This is to reject an !exclude_guest event creation for a running
"passthrough" guest from host perf tool.
Could you please suggest a way to detect it via the struct task_struct?

> Digging deeper, I think __perf_force_exclude_guest has similar problems, e.g.
> perf_event_create_kernel_counter() calls perf_event_alloc() before acquiring the
> per-CPU context mutex.

Do you mean that the perf_guest_enter() check could be happened right
after the perf_force_exclude_guest_check()?
It's possible. For this case, the event can still be created. It will be
treated as an existing event and handled in merge_sched_in(). It will
never be scheduled when a guest is running.

The perf_force_exclude_guest_check() is to make sure most of the cases
can be rejected at the creation place. For the corner cases, they will
be rejected in the schedule stage.

> 
>> +	if (force_exclude_guest && *force_exclude_guest)
>> +		return -EBUSY;
>> +	return 0;
>> +}
>> +
>>  /*
>>   * Holding the top-level event's child_mutex means that any
>>   * descendant process that has inherited this event will block
>> @@ -11973,6 +12142,11 @@ perf_event_alloc(struct perf_event_attr *attr, int cpu,
>>  		goto err_ns;
>>  	}
>>  
>> +	if (perf_force_exclude_guest_check(event, cpu, task)) {
> 
> This should be:
> 
> 	err = perf_force_exclude_guest_check(event, cpu, task);
> 	if (err)
> 		goto err_pmu;
> 
> i.e. shouldn't effectively ignore/override the return result.
>

Sure.

Thanks,
Kan

>> +		err = -EBUSY;
>> +		goto err_pmu;
>> +	}
>> +
>>  	/*
>>  	 * Disallow uncore-task events. Similarly, disallow uncore-cgroup
>>  	 * events (they don't make sense as the cgroup will be different
>> -- 
>> 2.34.1
>>
++++++++
Task set:
**A.** Using the perf patch discussion, decide whether each statement agrees with it. For each, answer yes or no and quote the words that settle it.
(i) An event created in the corner case can still be scheduled while a guest is running.
(ii) The exclude-guest check is meant to reject most cases when the event is created.
(iii) The reviewer says the code shouldn't ignore or override the return result.
**B.** Copy word for word the passage of the perf patch discussion that begins at the words "Could you please" and stops after "similar problems, e.g.".
You won't need the listing after this text.

Record set:
++++++++
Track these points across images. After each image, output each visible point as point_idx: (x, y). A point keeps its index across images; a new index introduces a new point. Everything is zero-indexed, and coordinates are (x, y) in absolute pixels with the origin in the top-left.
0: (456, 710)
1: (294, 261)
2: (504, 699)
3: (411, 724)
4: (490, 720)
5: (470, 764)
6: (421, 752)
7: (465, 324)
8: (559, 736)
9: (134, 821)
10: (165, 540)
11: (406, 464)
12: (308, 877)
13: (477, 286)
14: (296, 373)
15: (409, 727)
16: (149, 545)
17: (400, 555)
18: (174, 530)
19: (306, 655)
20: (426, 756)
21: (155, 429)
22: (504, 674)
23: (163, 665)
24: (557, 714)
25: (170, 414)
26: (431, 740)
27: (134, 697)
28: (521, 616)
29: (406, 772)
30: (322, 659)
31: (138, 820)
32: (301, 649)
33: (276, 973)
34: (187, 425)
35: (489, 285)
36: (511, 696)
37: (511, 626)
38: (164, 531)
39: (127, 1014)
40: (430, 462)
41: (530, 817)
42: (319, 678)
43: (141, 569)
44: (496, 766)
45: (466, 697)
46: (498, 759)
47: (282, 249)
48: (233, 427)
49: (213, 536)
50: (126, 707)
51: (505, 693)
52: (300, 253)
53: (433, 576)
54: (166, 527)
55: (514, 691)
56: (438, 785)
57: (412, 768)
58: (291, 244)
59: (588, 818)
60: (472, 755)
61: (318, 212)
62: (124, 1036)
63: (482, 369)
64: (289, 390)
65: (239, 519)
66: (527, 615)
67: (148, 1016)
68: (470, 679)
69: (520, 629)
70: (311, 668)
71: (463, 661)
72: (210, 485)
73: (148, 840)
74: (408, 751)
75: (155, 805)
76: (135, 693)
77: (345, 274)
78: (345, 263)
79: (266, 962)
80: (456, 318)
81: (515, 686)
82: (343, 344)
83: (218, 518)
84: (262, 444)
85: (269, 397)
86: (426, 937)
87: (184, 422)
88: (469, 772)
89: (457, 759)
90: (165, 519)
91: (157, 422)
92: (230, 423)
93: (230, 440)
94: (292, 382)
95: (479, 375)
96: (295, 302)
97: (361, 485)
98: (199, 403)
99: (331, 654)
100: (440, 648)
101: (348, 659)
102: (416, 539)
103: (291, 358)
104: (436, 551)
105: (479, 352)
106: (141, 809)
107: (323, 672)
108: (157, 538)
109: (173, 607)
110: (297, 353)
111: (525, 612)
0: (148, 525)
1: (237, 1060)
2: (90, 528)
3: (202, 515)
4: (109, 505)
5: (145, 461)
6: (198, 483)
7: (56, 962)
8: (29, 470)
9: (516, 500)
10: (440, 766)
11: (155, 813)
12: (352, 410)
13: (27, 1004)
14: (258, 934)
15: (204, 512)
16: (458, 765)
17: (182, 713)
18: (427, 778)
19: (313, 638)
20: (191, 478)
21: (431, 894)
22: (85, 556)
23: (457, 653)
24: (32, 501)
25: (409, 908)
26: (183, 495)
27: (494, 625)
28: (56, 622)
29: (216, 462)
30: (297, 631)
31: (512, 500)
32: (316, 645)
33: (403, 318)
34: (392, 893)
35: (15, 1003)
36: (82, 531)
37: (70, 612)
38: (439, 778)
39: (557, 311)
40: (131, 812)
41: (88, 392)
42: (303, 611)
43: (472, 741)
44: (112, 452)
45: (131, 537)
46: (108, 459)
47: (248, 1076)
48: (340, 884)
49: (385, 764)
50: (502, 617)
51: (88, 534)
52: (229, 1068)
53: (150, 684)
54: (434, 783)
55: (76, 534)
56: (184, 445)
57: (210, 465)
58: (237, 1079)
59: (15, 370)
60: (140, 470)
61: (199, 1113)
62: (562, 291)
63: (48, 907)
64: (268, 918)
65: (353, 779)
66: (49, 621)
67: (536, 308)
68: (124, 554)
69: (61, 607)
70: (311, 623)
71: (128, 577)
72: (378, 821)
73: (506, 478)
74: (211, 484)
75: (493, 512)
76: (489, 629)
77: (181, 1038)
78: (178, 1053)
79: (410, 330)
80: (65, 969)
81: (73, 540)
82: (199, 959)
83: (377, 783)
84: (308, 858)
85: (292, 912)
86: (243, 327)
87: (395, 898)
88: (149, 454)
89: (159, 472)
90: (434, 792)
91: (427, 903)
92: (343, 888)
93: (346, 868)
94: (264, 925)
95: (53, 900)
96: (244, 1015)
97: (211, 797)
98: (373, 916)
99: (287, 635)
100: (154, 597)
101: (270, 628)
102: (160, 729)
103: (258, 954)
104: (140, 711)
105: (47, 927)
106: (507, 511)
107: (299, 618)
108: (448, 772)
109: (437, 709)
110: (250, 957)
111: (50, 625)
++++++++
Problem solutions:
**A.**
(i) No: "It will never be scheduled when a guest is running."
(ii) Yes: "The perf_force_exclude_guest_check() is to make sure most of the cases can be rejected at the creation place."
(iii) Yes: "shouldn't effectively ignore/override the return result."

**B.**
Could you please suggest a way to detect it via the struct task_struct?

> Digging deeper, I think __perf_force_exclude_guest has similar problems, e.g.